For this third appearance, the cardinal was given dispensation to give evidence by videolink to the commission in Sydney from the Hotel Quirinale in Rome hotel after church doctors ruled he was too ill to fly.
“Let me just say this, as an initial clarification, and that is I’m not here to defend the indefensible”, he said after swearing on the Bible to tell the truth.
The church in Australia had already accepted there have been hundreds of cases of abuse by paedophile priests over more than 80 years.
“We’re here to seek the truth”. Gerald Ridsdale is in prison after being convicted of multiple abuse convictions.

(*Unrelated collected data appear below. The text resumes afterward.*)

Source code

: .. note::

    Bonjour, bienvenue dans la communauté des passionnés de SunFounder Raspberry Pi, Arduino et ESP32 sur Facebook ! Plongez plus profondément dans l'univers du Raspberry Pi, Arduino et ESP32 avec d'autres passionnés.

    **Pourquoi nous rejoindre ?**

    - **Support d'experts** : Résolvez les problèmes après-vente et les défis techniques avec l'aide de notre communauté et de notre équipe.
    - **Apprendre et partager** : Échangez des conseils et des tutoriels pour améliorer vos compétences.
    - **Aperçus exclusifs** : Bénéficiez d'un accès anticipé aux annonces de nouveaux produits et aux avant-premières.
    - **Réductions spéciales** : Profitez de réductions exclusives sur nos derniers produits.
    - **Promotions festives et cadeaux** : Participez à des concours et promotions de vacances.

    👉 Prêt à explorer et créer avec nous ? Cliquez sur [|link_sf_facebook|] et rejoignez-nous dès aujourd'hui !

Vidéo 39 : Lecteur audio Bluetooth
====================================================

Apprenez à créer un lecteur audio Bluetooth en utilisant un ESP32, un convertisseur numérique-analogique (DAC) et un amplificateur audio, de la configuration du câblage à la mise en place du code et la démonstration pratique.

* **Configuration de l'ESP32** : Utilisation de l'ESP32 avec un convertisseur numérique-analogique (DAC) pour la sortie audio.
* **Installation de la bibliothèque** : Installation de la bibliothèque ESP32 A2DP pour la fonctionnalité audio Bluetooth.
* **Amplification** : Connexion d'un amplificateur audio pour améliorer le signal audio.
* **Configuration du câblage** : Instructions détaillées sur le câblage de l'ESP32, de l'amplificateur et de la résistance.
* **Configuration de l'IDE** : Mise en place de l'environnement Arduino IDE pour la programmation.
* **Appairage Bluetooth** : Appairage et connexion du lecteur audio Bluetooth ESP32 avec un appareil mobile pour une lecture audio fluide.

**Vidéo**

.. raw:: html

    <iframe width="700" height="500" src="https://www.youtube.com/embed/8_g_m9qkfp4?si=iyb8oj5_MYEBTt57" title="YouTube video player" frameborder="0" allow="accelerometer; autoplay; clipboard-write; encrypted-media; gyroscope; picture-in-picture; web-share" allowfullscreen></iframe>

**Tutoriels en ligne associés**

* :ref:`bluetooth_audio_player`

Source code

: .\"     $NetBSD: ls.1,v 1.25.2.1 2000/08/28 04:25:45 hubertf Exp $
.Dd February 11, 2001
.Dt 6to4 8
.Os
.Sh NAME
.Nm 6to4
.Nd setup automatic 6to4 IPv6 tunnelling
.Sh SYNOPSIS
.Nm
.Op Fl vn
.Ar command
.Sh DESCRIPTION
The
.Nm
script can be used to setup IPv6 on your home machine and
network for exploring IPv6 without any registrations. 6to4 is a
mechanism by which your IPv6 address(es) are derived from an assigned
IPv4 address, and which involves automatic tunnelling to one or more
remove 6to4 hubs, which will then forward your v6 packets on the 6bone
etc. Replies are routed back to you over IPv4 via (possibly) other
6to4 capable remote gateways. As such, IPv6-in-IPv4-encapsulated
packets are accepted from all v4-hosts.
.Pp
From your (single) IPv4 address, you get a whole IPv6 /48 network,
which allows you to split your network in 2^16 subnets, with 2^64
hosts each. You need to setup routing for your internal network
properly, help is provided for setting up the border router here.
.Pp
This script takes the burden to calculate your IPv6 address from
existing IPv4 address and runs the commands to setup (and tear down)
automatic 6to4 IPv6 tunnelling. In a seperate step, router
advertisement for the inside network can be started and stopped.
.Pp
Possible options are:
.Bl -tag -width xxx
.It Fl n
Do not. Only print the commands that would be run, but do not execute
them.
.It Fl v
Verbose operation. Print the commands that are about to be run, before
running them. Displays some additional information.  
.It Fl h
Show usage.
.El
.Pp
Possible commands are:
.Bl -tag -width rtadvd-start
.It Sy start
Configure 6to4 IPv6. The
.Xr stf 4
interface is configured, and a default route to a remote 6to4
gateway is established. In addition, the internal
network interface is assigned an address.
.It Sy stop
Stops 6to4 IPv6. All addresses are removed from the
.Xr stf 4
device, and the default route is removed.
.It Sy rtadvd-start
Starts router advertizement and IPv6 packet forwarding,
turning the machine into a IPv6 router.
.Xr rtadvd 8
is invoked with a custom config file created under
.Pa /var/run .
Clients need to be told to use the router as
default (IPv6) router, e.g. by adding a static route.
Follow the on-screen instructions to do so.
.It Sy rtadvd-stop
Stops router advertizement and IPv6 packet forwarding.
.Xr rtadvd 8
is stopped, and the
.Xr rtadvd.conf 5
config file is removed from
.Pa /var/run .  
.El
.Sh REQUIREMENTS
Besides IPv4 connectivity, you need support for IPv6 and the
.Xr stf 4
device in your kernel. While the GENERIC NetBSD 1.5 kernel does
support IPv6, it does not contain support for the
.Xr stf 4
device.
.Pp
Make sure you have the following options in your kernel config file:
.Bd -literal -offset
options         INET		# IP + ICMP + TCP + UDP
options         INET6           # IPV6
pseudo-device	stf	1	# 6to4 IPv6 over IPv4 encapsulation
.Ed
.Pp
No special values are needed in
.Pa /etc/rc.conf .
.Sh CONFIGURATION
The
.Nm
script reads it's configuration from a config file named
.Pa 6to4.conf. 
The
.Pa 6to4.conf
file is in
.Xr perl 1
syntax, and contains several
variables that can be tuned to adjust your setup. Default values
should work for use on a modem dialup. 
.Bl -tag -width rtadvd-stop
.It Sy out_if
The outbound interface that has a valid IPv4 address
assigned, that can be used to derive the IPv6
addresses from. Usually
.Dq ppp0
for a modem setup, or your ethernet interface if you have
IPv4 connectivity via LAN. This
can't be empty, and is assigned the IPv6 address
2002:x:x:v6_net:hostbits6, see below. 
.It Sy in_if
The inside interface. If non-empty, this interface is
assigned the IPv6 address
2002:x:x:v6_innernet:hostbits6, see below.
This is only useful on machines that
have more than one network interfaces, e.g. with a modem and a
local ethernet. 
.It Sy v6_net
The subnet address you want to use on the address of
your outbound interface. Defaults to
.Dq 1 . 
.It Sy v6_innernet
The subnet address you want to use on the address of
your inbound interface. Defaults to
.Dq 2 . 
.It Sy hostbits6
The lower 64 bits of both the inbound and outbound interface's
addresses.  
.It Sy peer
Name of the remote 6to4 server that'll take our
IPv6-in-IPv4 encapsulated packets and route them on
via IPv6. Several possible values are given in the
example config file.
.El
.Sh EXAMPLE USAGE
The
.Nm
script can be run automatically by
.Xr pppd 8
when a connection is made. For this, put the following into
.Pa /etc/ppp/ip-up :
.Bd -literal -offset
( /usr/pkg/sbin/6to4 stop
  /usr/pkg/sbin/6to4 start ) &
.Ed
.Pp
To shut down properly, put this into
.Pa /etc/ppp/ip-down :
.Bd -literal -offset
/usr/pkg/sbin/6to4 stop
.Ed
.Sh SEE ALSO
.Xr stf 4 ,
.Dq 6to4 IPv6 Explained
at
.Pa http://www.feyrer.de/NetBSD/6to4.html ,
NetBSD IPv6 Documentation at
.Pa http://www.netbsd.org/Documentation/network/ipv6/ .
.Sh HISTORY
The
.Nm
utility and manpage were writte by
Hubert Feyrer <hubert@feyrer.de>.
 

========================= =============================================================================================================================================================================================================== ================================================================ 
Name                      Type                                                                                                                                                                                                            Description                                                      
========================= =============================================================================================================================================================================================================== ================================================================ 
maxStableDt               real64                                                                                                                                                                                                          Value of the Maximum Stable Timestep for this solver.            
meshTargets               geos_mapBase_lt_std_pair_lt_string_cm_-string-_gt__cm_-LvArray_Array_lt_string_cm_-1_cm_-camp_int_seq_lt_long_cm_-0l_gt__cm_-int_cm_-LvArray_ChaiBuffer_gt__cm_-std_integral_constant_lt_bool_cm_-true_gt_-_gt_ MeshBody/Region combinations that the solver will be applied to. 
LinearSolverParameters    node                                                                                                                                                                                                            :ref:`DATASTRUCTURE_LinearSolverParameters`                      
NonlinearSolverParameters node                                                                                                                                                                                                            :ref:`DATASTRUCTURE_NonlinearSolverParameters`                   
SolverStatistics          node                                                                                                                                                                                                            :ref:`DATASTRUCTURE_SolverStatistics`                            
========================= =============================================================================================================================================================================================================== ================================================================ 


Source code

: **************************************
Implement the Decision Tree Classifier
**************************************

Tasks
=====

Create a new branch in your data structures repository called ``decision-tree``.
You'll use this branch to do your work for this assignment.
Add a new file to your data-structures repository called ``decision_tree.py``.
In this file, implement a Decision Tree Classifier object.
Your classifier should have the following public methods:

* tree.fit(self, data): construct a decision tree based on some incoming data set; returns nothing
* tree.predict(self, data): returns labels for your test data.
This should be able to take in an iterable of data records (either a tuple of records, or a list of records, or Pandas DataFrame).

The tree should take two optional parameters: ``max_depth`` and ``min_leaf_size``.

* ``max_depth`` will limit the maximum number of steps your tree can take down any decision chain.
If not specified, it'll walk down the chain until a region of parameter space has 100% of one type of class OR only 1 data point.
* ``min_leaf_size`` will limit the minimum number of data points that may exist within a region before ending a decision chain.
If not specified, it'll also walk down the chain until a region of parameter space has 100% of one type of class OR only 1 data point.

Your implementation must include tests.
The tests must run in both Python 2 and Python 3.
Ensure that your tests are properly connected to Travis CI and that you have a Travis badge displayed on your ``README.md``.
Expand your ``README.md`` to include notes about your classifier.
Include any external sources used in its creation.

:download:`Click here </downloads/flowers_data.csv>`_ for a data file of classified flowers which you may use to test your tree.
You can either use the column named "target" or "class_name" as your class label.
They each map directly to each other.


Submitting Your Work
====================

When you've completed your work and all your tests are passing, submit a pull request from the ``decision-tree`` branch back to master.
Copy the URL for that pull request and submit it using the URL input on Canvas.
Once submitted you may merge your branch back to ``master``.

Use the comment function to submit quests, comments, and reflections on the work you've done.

A national crowd funding campaign raised the money to fly about 15 victims and supporters so they could be in the same room with Australia’s most senior Catholic clergyman.
Pell was fiercely critical of Bishop Ronald Mulkearns, the former bishop of Ballarat who gave evidence last week to the committee last week.
“The support there is actually overwhelming”, Ridsdale told The Huffington Post on Friday, as he made final preparations for the trip.
On the eve of his testimony it emerged he had tied a yellow ribbon at the Lourdes grotto in the Vatican Gardens in support of Loud Fence, a movement supporting abuse victims that started in Ballarat and spread worldwide.
The church had a “predisposition not to believe” children who made complaints against priests, he said.
Anthony Foster, whose eldest daughter was repeatedly raped by priest Kevin O’Donnell and committed suicide, said it was “astounding and empowering for victims” that the commission was now sitting in judgment of Pell on a global stage.
“The Italian police are in charge of security outside and inside the hotel where the hearing is taking place and have been liaising with commission staff”, the statement said.